A great variety of food products is known to consumers in which an edible casing encloses an edible filling.
For example, filled chocolate candies comprise a chocolate casing enclosing a filling which may be liquid, semi-solid (creamy) or solid. The chocolate casing is frequently coated with a compact icing of sugar to prevent the chocolate from softening and smearing on grasping by hand. The proportion of the filling is usually substantial in that it amounts even to 50% by weight of the filled product.
In filled products made of dough the proportion of the filling is very low. For example, products known as "krapfen" are obtained by frying in boiling lard or oil a roundish lump of well-leavened dough, of a diameter of about 6-8 cm and even more; the final product is a soft, elastic piece weighing 60-70 g or more, containing a few grams of a filling typically consisting of a jam. Further for example, a laid-open German patent application No. 2,428,699 suggests a food product comprising a candy enclosed by a body of bread with the view to obtain a filled product having a strong bread character. The bread body in this product is obtained in conventional way, that is from a dough containing a leaven or yeast; thus, similarly to the ordinary bread, the product has a short shelf life only, mainly due to its humidity content which causes growth of molds and impairs the stability of the enclosed candy.
Also known are biscuits or crackers comprising a thin-walled biscuit envelope enclosing a soft edible mass, usually of chocolate or cheese. These products are made by first stamping a wafer plate with an array of recesses, filling the recesses with cheese- or chocolate mass, superposing on said plate a counter-plate of wafer and jointing the plates by sticking. This production technique is clearly expensive and time-consuming; also, obtention of small-sized "snacks" (e.g. of peanut size) is practically impossible on economical basis.

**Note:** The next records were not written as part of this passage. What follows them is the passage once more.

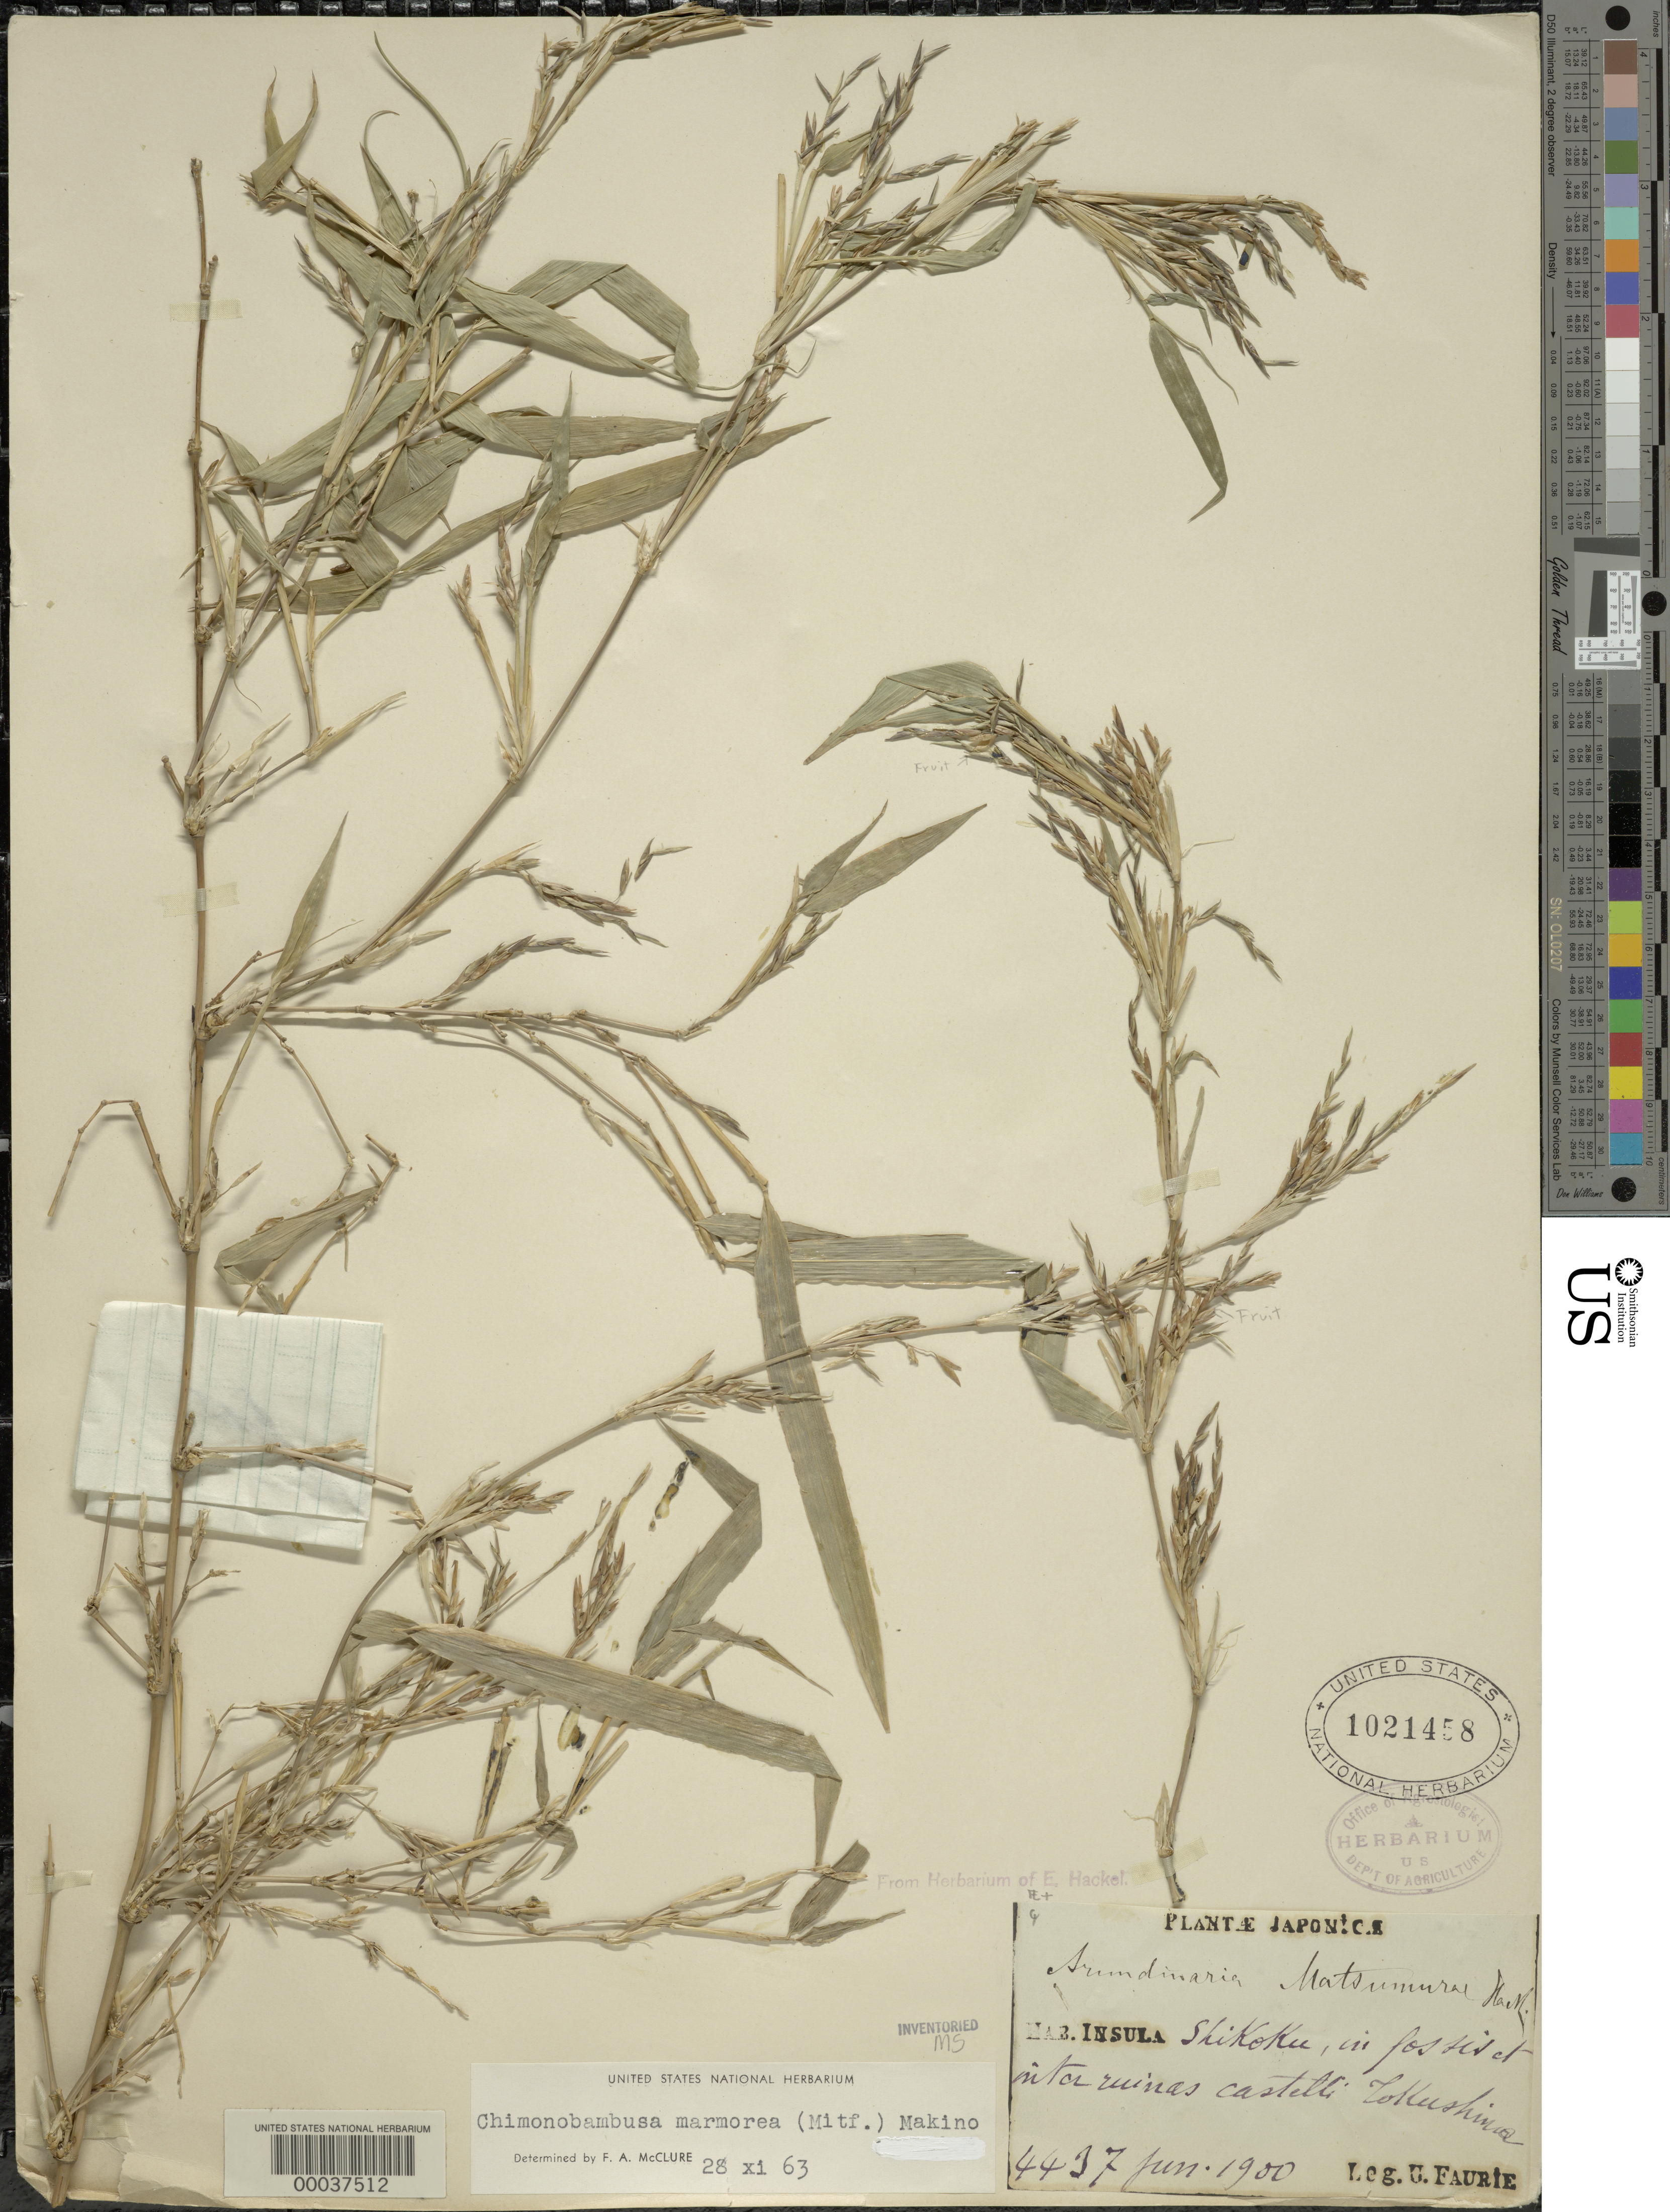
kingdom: Plantae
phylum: Tracheophyta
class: Liliopsida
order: Poales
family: Poaceae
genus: Chimonobambusa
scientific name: Chimonobambusa marmorea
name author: Makino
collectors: U. Faurie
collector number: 4437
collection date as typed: Jun 1900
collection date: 1900-06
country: Japan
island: Honshu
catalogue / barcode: US 1021458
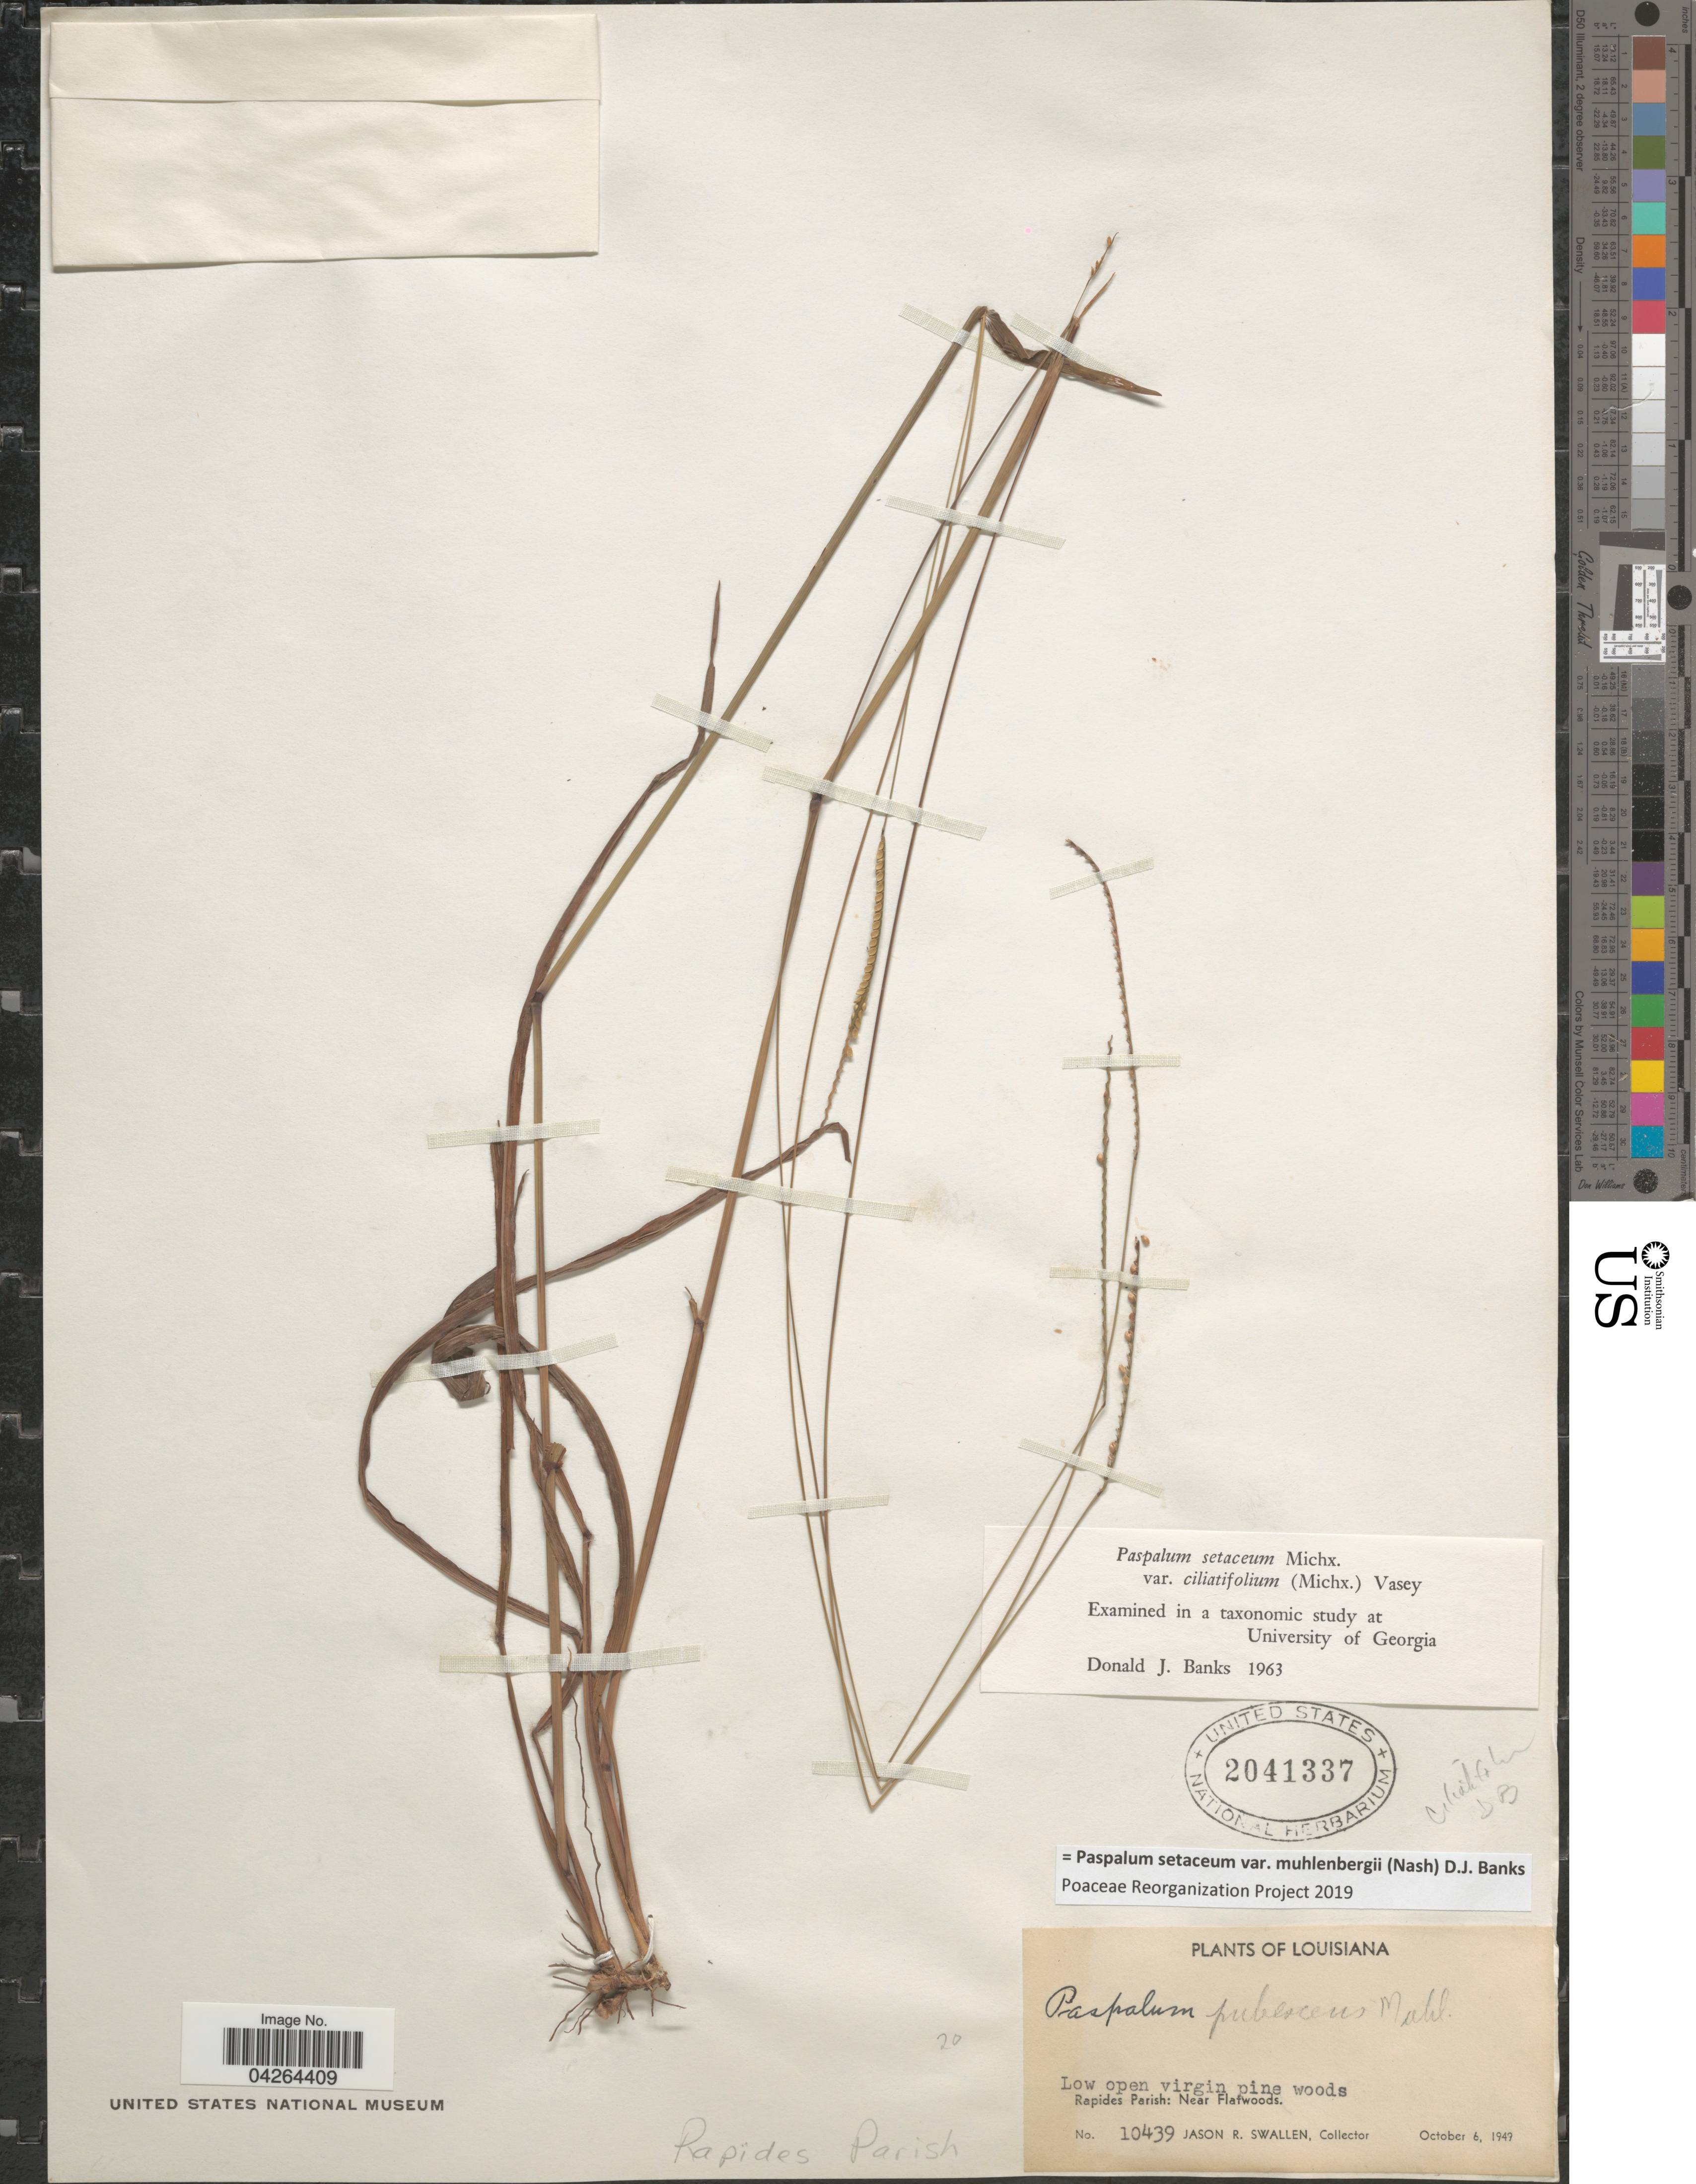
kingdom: Plantae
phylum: Tracheophyta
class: Liliopsida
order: Poales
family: Poaceae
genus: Paspalum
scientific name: Paspalum setaceum var. muhlenbergii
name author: (Nash) D.J. Banks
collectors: J. R. Swallen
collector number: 10439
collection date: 1947-10-06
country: United States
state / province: Louisiana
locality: Low open virgin pine woods. Rapides Parish: Near Flatwoods.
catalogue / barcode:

It is also to be noted that the known filled products made from dough easily absorb aqueous liquids; thus, they do not float on the surface of milk or fruit-juice, for example. Certain unfilled friers for soups, of a generally spherical- or drop shape, have a tendency to float; however, they are produced from dough lumps fried in boiling fat and, therefore, are impregnated by a high percentage of boiled fat which is seldom only desirable.
It is an object of this invention to provide a small-sized, storable, food product, preferably of a generally spherical shape, with a shell of baked dough enclosing a soft filling, having an outstandingly long shelf life, said product comprising a very substantial proportion of the filling (referred to the overall weight of the product) and being capable of floating on the surface of aqueous liquids such as fruit juice or milk without losing its consistency. Also, in accordance with a further object of this invention, the shell of the product should not be smearing or sticky, so that no icing or other coating is necessary to prevent smearing. A still more particular object of the invention is to provide the said product in the form of a ball of a size not exceeding (or not substantially exceeding) 2 cm, so that a charge of these balls may be factory-packaged in a sealed pocket-size bag of cellophane or the like without sticking therebetween and sold to the consumers similarily to sachets of peanuts, for example. A further object of this invention is to provide a process for making the said product.